Strategies for Managing Uneven Class Participation
Date: 11:30am - 12:30pm PDT September 24 Location: J.R. Howard Hall 302
J.R. Howard Hall 302
Ideally, every student has a chance to participate (out loud or otherwise) every class day. As research by Elise Dallimore and colleagues suggests, most students see class participation (their own and others’) as contributing positively to their learning by increasing engagement, enhancing memory, confirming and clarifying prior learning, and deepening understanding. That said, the extent to which students participate is often uneven. Sometimes it is incredibly challenging to engage particular students. Other times it is hard to get certain students to stop talking!
To spark ideas about student participation, please take a look at Erin Templeton’s post: Silence is Golden…Unless and David Gooblar’s reflection: Getting Them to Stop Talking. And for those of you who teach larger classes, you might appreciate Kelli Marshall’s suggestions: How to Work the Lecture Hall.

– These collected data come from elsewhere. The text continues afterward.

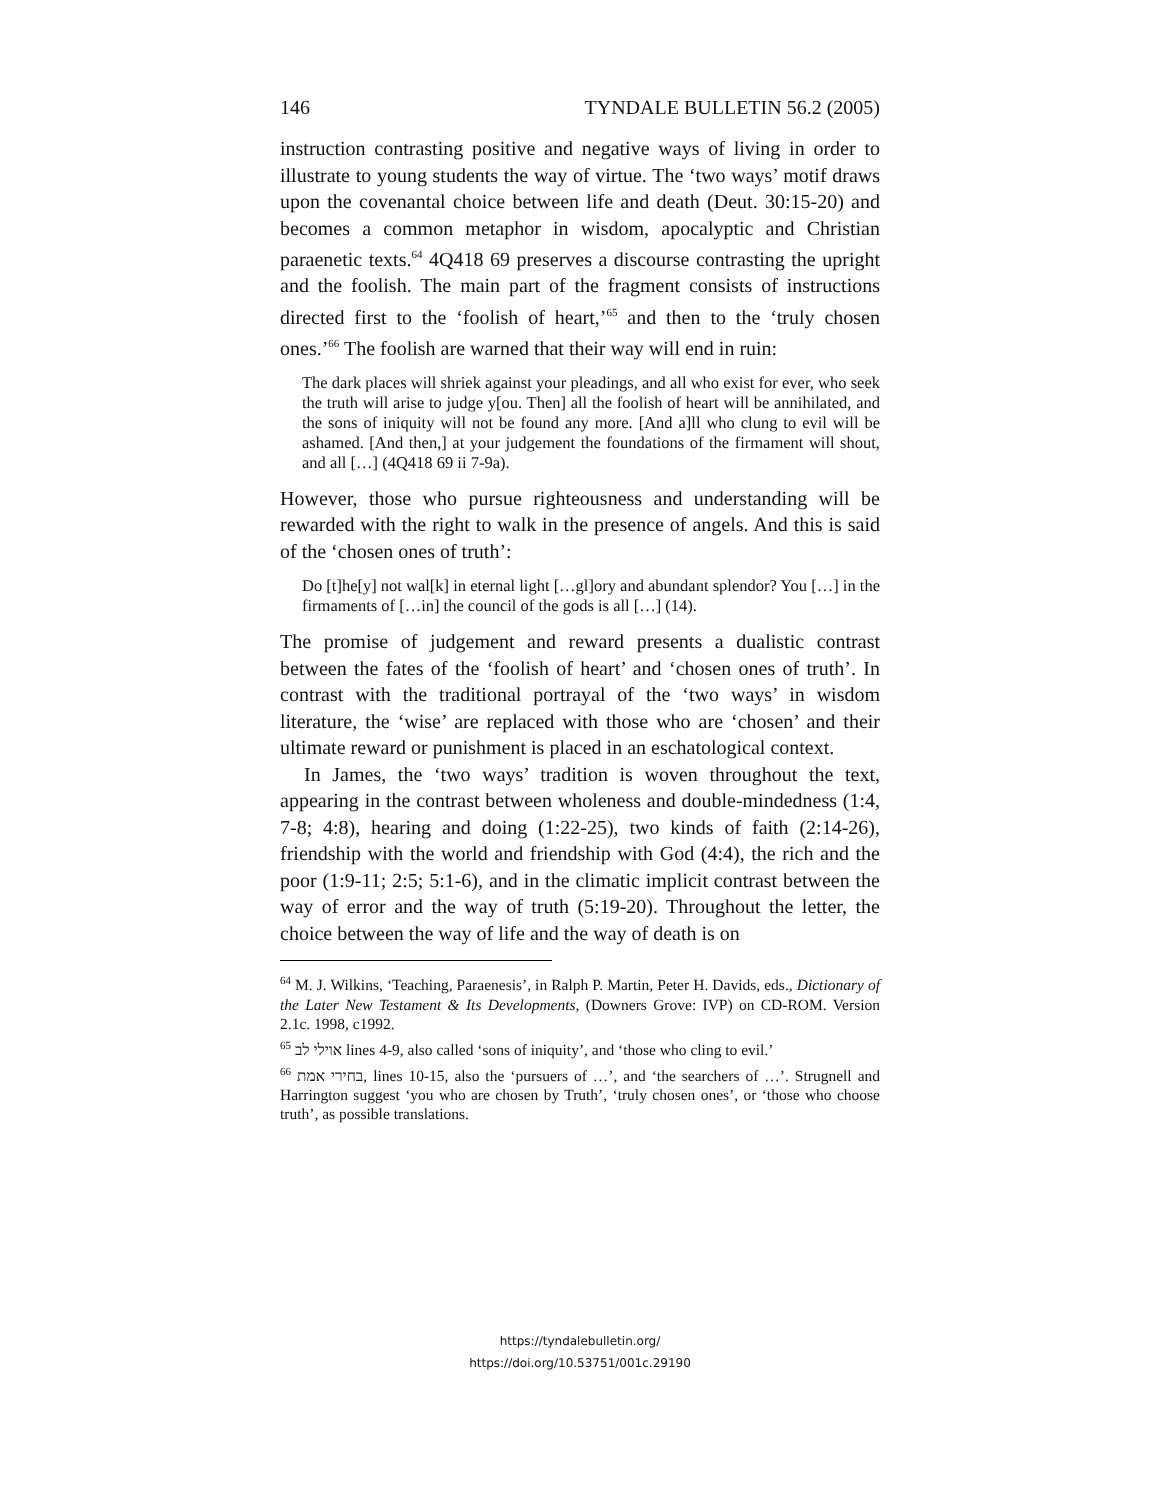146 TYNDALE BULLETIN 56.2 (2005)
instruction contrasting positive and negative ways of living in order to illustrate to young students the way of virtue. The ‘two ways’ motif draws upon the covenantal choice between life and death (Deut. 30:15-20) and becomes a common metaphor in wisdom, apocalyptic and Christian paraenetic texts.<sup>64</sup> 4Q418 69 preserves a discourse contrasting the upright and the foolish. The main part of the fragment consists of instructions directed first to the ‘foolish of heart,’<sup>65</sup> and then to the ‘truly chosen ones.’<sup>66</sup> The foolish are warned that their way will end in ruin:
The dark places will shriek against your pleadings, and all who exist for ever, who seek the truth will arise to judge y[ou. Then] all the foolish of heart will be annihilated, and the sons of iniquity will not be found any more. [And a]ll who clung to evil will be ashamed. [And then,] at your judgement the foundations of the firmament will shout, and all […] (4Q418 69 ii 7-9a).
However, those who pursue righteousness and understanding will be rewarded with the right to walk in the presence of angels. And this is said of the ‘chosen ones of truth’:
Do [t]he[y] not wal[k] in eternal light […gl]ory and abundant splendor? You […] in the firmaments of […in] the council of the gods is all […] (14).
The promise of judgement and reward presents a dualistic contrast between the fates of the ‘foolish of heart’ and ‘chosen ones of truth’. In contrast with the traditional portrayal of the ‘two ways’ in wisdom literature, the ‘wise’ are replaced with those who are ‘chosen’ and their ultimate reward or punishment is placed in an eschatological context.
In James, the ‘two ways’ tradition is woven throughout the text, appearing in the contrast between wholeness and double-mindedness (1:4, 7-8; 4:8), hearing and doing (1:22-25), two kinds of faith (2:14-26), friendship with the world and friendship with God (4:4), the rich and the poor (1:9-11; 2:5; 5:1-6), and in the climatic implicit contrast between the way of error and the way of truth (5:19-20). Throughout the letter, the choice between the way of life and the way of death is on
<sup>64</sup> M. J. Wilkins, ‘Teaching, Paraenesis’, in Ralph P. Martin, Peter H. Davids, eds., Dictionary of the Later New Testament & Its Developments, (Downers Grove: IVP) on CD-ROM. Version 2.1c. 1998, c1992.
<sup>65</sup> אוילי לב lines 4-9, also called ‘sons of iniquity’, and ‘those who cling to evil.’
<sup>66</sup> בחירי אמת, lines 10-15, also the ‘pursuers of …’, and ‘the searchers of …’. Strugnell and Harrington suggest ‘you who are chosen by Truth’, ‘truly chosen ones’, or ‘those who choose truth’, as possible translations.
https://tyndalebulletin.org/
https://doi.org/10.53751/001c.29190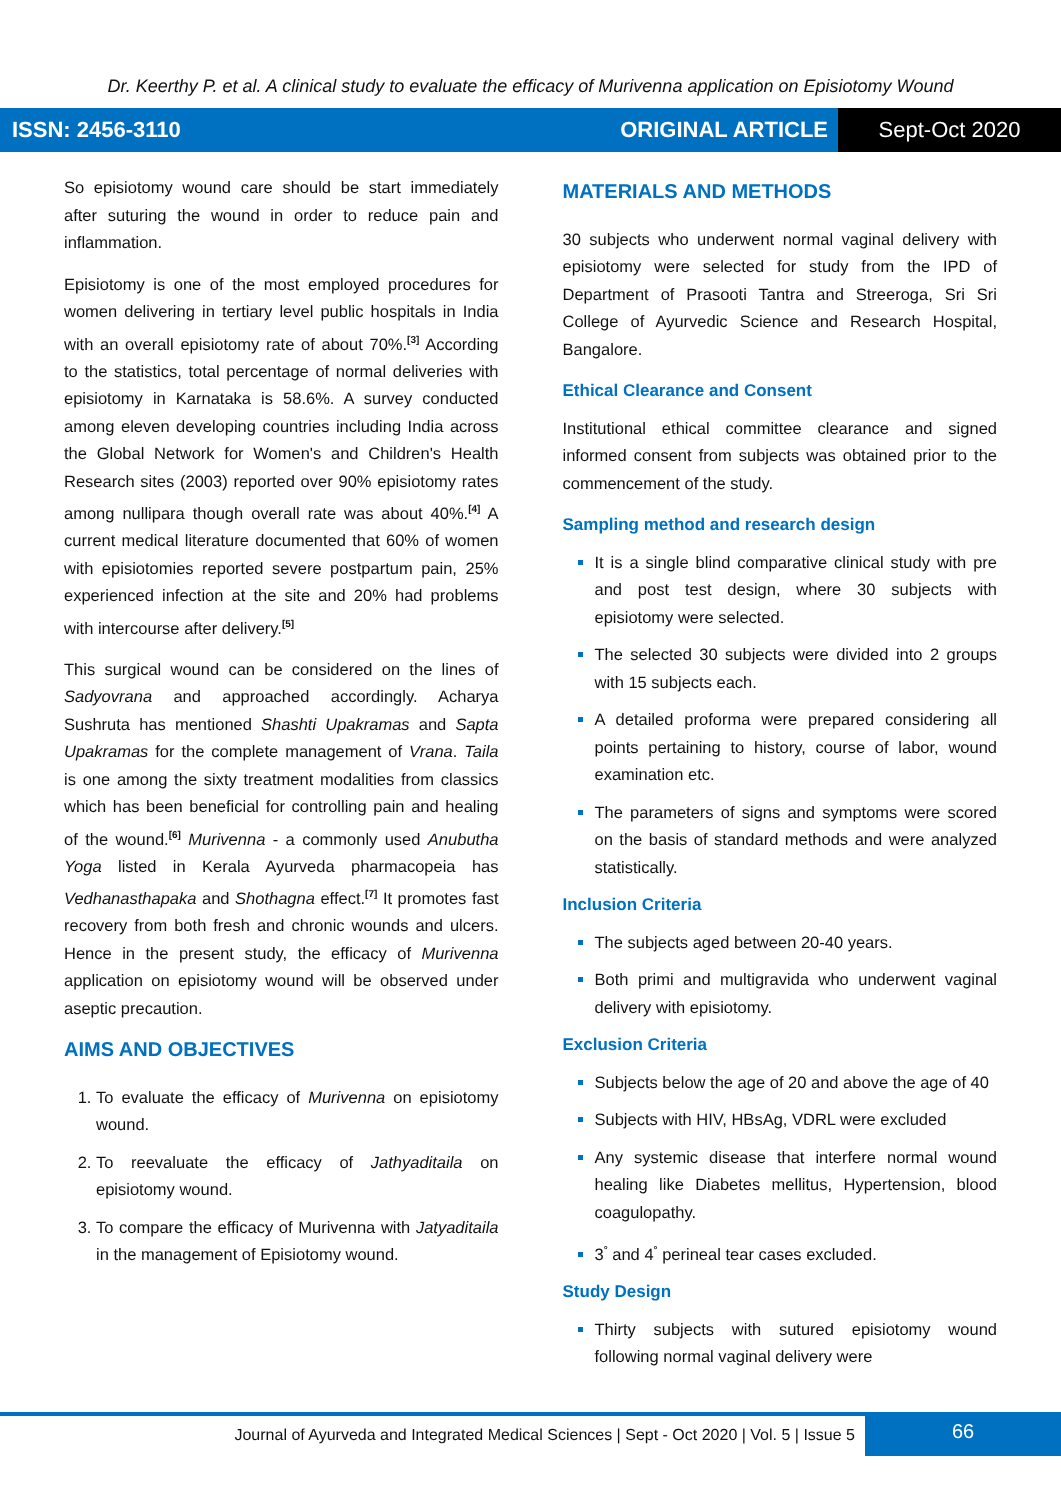Dr. Keerthy P. et al. A clinical study to evaluate the efficacy of Murivenna application on Episiotomy Wound
ISSN: 2456-3110 ORIGINAL ARTICLE
Sept-Oct 2020
So episiotomy wound care should be start immediately after suturing the wound in order to reduce pain and inflammation.
Episiotomy is one of the most employed procedures for women delivering in tertiary level public hospitals in India with an overall episiotomy rate of about 70%.<sup>[3]</sup> According to the statistics, total percentage of normal deliveries with episiotomy in Karnataka is 58.6%. A survey conducted among eleven developing countries including India across the Global Network for Women's and Children's Health Research sites (2003) reported over 90% episiotomy rates among nullipara though overall rate was about 40%.<sup>[4]</sup> A current medical literature documented that 60% of women with episiotomies reported severe postpartum pain, 25% experienced infection at the site and 20% had problems with intercourse after delivery.<sup>[5]</sup>
This surgical wound can be considered on the lines of Sadyovrana and approached accordingly. Acharya Sushruta has mentioned Shashti Upakramas and Sapta Upakramas for the complete management of Vrana. Taila is one among the sixty treatment modalities from classics which has been beneficial for controlling pain and healing of the wound.<sup>[6]</sup> Murivenna - a commonly used Anubutha Yoga listed in Kerala Ayurveda pharmacopeia has Vedhanasthapaka and Shothagna effect.<sup>[7]</sup> It promotes fast recovery from both fresh and chronic wounds and ulcers. Hence in the present study, the efficacy of Murivenna application on episiotomy wound will be observed under aseptic precaution.
AIMS AND OBJECTIVES
To evaluate the efficacy of Murivenna on episiotomy wound.
To reevaluate the efficacy of Jathyaditaila on episiotomy wound.
To compare the efficacy of Murivenna with Jatyaditaila in the management of Episiotomy wound.
MATERIALS AND METHODS
30 subjects who underwent normal vaginal delivery with episiotomy were selected for study from the IPD of Department of Prasooti Tantra and Streeroga, Sri Sri College of Ayurvedic Science and Research Hospital, Bangalore.
Ethical Clearance and Consent
Institutional ethical committee clearance and signed informed consent from subjects was obtained prior to the commencement of the study.
Sampling method and research design
It is a single blind comparative clinical study with pre and post test design, where 30 subjects with episiotomy were selected.
The selected 30 subjects were divided into 2 groups with 15 subjects each.
A detailed proforma were prepared considering all points pertaining to history, course of labor, wound examination etc.
The parameters of signs and symptoms were scored on the basis of standard methods and were analyzed statistically.
Inclusion Criteria
The subjects aged between 20-40 years.
Both primi and multigravida who underwent vaginal delivery with episiotomy.
Exclusion Criteria
Subjects below the age of 20 and above the age of 40
Subjects with HIV, HBsAg, VDRL were excluded
Any systemic disease that interfere normal wound healing like Diabetes mellitus, Hypertension, blood coagulopathy.
3<sup>°</sup> and 4<sup>°</sup> perineal tear cases excluded.
Study Design
Thirty subjects with sutured episiotomy wound following normal vaginal delivery were
Journal of Ayurveda and Integrated Medical Sciences | Sept - Oct 2020 | Vol. 5 | Issue 5
66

Here are some questions to consider:
-To what extent is student participation important in your courses?
-What pedagogical strategies do you use to facilitate learning from student participation?
-How do you engage the more reserved students and “slow down” the more talkative ones?
-What do you do when a class discussion falls flat? Or when the answer to a question you asked is the sound of silence?
-In larger courses, how do you help students feel like active participants each class day?
All TEP Pedagogy Lunches last about an hour and meet in the conference room in JR Howard Hall 302 (unless stated otherwise). Topics and suggested readings are posted 1-2 weeks before each meeting. You are welcome to bring your own lunch. Coffee, tea, and cookies are provided.